Restate the data below, keeping every line the same.

___ Material for this exercise

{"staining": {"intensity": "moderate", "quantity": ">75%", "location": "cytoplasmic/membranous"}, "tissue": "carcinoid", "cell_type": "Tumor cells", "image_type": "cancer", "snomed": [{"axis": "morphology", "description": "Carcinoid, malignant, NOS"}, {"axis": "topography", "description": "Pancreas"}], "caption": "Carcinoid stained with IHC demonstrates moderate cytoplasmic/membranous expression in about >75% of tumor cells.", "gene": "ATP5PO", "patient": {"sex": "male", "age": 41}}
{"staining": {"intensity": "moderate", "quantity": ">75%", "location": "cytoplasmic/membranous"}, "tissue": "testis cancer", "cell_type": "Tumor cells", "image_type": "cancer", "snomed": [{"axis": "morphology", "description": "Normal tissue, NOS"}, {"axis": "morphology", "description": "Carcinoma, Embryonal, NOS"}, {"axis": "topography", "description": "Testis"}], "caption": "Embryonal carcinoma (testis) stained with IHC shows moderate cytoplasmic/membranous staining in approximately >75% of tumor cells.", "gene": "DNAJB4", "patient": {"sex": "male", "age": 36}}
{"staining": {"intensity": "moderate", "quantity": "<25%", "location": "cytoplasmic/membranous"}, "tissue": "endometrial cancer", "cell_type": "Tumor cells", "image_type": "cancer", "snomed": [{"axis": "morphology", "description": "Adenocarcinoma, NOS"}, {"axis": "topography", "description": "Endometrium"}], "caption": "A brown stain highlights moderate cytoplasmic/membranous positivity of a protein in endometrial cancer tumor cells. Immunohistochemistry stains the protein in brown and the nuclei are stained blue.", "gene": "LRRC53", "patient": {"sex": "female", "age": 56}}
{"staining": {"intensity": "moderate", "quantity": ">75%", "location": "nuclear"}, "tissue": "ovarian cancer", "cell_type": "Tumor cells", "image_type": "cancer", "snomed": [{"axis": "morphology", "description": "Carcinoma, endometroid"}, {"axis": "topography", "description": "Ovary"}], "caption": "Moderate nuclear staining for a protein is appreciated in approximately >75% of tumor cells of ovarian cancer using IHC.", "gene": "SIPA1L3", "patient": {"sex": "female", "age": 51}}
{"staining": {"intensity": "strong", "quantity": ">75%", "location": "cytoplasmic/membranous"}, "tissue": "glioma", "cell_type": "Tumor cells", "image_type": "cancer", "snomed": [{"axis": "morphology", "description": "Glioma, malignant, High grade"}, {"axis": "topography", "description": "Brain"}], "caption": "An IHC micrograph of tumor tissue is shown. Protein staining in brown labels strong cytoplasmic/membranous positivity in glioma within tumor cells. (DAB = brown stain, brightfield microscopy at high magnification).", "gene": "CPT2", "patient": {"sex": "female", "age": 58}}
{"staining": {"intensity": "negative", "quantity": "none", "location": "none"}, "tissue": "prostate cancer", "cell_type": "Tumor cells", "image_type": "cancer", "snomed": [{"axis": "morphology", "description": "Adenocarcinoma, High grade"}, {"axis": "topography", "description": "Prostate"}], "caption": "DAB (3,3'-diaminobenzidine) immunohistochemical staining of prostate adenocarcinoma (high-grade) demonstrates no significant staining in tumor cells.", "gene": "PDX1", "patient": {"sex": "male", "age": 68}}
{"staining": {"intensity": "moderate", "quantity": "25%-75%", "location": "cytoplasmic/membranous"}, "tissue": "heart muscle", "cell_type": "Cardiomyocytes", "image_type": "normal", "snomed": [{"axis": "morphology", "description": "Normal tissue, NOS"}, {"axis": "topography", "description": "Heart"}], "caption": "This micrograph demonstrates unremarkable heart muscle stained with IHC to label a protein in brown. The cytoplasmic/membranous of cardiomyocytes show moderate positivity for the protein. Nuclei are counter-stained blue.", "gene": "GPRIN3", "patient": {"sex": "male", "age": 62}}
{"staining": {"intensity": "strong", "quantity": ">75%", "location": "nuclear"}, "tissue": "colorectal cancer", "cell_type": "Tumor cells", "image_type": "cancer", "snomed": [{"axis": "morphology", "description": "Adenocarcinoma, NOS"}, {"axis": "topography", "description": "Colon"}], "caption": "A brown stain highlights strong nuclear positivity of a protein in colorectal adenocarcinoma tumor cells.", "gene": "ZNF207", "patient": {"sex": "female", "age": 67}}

______

Response to the task:
{"staining": {"intensity": "moderate", "quantity": ">75%", "location": "cytoplasmic/membranous"}, "tissue": "carcinoid", "cell_type": "Tumor cells", "image_type": "cancer", "snomed": [{"axis": "morphology", "description": "Carcinoid, malignant, NOS"}, {"axis": "topography", "description": "Pancreas"}], "caption": "Carcinoid stained with IHC demonstrates moderate cytoplasmic/membranous expression in about >75% of tumor cells.", "gene": "ATP5PO", "patient": {"sex": "male", "age": 41}}
{"staining": {"intensity": "moderate", "quantity": ">75%", "location": "cytoplasmic/membranous"}, "tissue": "testis cancer", "cell_type": "Tumor cells", "image_type": "cancer", "snomed": [{"axis": "morphology", "description": "Normal tissue, NOS"}, {"axis": "morphology", "description": "Carcinoma, Embryonal, NOS"}, {"axis": "topography", "description": "Testis"}], "caption": "Embryonal carcinoma (testis) stained with IHC shows moderate cytoplasmic/membranous staining in approximately >75% of tumor cells.", "gene": "DNAJB4", "patient": {"sex": "male", "age": 36}}
{"staining": {"intensity": "moderate", "quantity": "<25%", "location": "cytoplasmic/membranous"}, "tissue": "endometrial cancer", "cell_type": "Tumor cells", "image_type": "cancer", "snomed": [{"axis": "morphology", "description": "Adenocarcinoma, NOS"}, {"axis": "topography", "description": "Endometrium"}], "caption": "A brown stain highlights moderate cytoplasmic/membranous positivity of a protein in endometrial cancer tumor cells. Immunohistochemistry stains the protein in brown and the nuclei are stained blue.", "gene": "LRRC53", "patient": {"sex": "female", "age": 56}}
{"staining": {"intensity": "moderate", "quantity": ">75%", "location": "nuclear"}, "tissue": "ovarian cancer", "cell_type": "Tumor cells", "image_type": "cancer", "snomed": [{"axis": "morphology", "description": "Carcinoma, endometroid"}, {"axis": "topography", "description": "Ovary"}], "caption": "Moderate nuclear staining for a protein is appreciated in approximately >75% of tumor cells of ovarian cancer using IHC.", "gene": "SIPA1L3", "patient": {"sex": "female", "age": 51}}
{"staining": {"intensity": "strong", "quantity": ">75%", "location": "cytoplasmic/membranous"}, "tissue": "glioma", "cell_type": "Tumor cells", "image_type": "cancer", "snomed": [{"axis": "morphology", "description": "Glioma, malignant, High grade"}, {"axis": "topography", "description": "Brain"}], "caption": "An IHC micrograph of tumor tissue is shown. Protein staining in brown labels strong cytoplasmic/membranous positivity in glioma within tumor cells. (DAB = brown stain, brightfield microscopy at high magnification).", "gene": "CPT2", "patient": {"sex": "female", "age": 58}}
{"staining": {"intensity": "negative", "quantity": "none", "location": "none"}, "tissue": "prostate cancer", "cell_type": "Tumor cells", "image_type": "cancer", "snomed": [{"axis": "morphology", "description": "Adenocarcinoma, High grade"}, {"axis": "topography", "description": "Prostate"}], "caption": "DAB (3,3'-diaminobenzidine) immunohistochemical staining of prostate adenocarcinoma (high-grade) demonstrates no significant staining in tumor cells.", "gene": "PDX1", "patient": {"sex": "male", "age": 68}}
{"staining": {"intensity": "moderate", "quantity": "25%-75%", "location": "cytoplasmic/membranous"}, "tissue": "heart muscle", "cell_type": "Cardiomyocytes", "image_type": "normal", "snomed": [{"axis": "morphology", "description": "Normal tissue, NOS"}, {"axis": "topography", "description": "Heart"}], "caption": "This micrograph demonstrates unremarkable heart muscle stained with IHC to label a protein in brown. The cytoplasmic/membranous of cardiomyocytes show moderate positivity for the protein. Nuclei are counter-stained blue.", "gene": "GPRIN3", "patient": {"sex": "male", "age": 62}}
{"staining": {"intensity": "strong", "quantity": ">75%", "location": "nuclear"}, "tissue": "colorectal cancer", "cell_type": "Tumor cells", "image_type": "cancer", "snomed": [{"axis": "morphology", "description": "Adenocarcinoma, NOS"}, {"axis": "topography", "description": "Colon"}], "caption": "A brown stain highlights strong nuclear positivity of a protein in colorectal adenocarcinoma tumor cells.", "gene": "ZNF207", "patient": {"sex": "female", "age": 67}}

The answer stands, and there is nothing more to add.